Tema 024 - A PERFEITA SOLIDÃO
BIOGRAFIA
O TEMPO
Viviane Alberto

Eu não sou assim, só estou assim. Existe um clichê que diz que, algumas vezes, o tempo passa mais devagar. Tenho estado fora desse clichê. O tempo tem simplesmente passado. E pra mim ele nunca passa devagar, porque só a sua continuidade, inexorável, já me espanta. Se o tempo fosse colorido, seria cinza. Sempre achei o tempo cinza, metálico como uma lâmina.

Julieta disse para Romeu que, para quem ama, num minuto há muitos dias.

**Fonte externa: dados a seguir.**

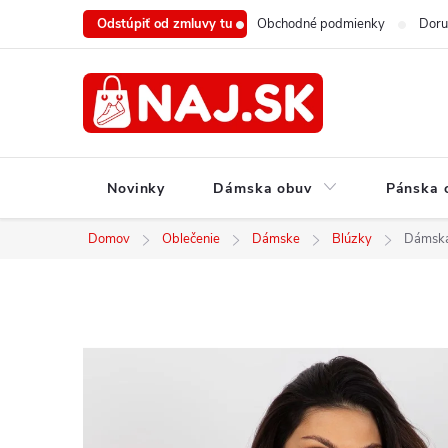
Prejsť
Odstúpiť od zmluvy tu
Obchodné podmienky
Doru
na
obsah
Novinky
Dámska obuv
Pánska 
Domov
Oblečenie
Dámske
Blúzky
Dámska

Me vejo imersa num amor sem dono, então. Passaram-se meses. Tomada de ternura pelas coisas mais corriqueiras e simples, tenho deixado meus cachorros muito satisfeitos. Pra eles é uma nova fase essa, em que eles podem se deitar sobre meus pés, enquanto me sento no degrau da área, de manhã.

O frio aparece de repente nesse inverno e meu nariz fica muito gelado e dolorido. Daí corro pros degraus, a procura de um restinho de sol. Nem sempre funciona. Às vezes o frio entra, cortante, pelas fendas das roupas. Nesses dias, nem os cachorros agüentam e vão se enrolar em outro lugar, me deixando na mais perfeita solidão.

Mas eu fico lá, gostando de sentir as mãos doloridas, porque há muito tempo não tinha oportunidade de me sentir assim, a mercê do tempo, desprotegida. Em nome de uma suposta segurança, entreguei todo meu ouro e hoje, sinceramente, nem sei pra quem.

Refém de uma rotina avessa a tudo que sonhei (sim, meninas ainda sonham) pra mim. Tudo é muito confuso. É como se o tempo, além de ser a afiada foice de Chronos, fosse veneno. Mas um veneno lento, entorpecente, desses que matam aos pouquinhos. Não agem diretamente nos órgãos, mas nos desejos vitais. Naquilo que a gente chama de essência.

As mudanças chegam sem telegrama. Ninguém nos avisa que a vida subiu no telhado. Quando percebi que elas chegavam, ensaiei um escândalo. Fiz um sapateado bizarro, entre outros números bizarros da vida real. Eu queria que tudo continuasse igual. Ruim, mas igual. Medíocre, mas igual. Só por medo, por não poder calcular o que viria depois. E, veja só, hoje já é depois. Amanhã será depois. E depois e depois. Foi preciso perder o controle pra cair no presente. Ganhar lentes novas e um mapa. Um pouco de coragem também.

Pra olhar ao meu redor e enxergar a verdade. Jogar o lixo fora. Tirar os esqueletos do armário. E da cama.

Rezar, chorar meus mortos.

Mas, urgentemente, olhar para os vivos. E pra mim.

Perceber que, quando a vida fica de cabeça pra baixo, não deixa de ser sua vida. Tudo continua lá, só que de pernas pro ar. É só procurar direitinho, reconhecer. Armar um sorriso e chamar pra dançar.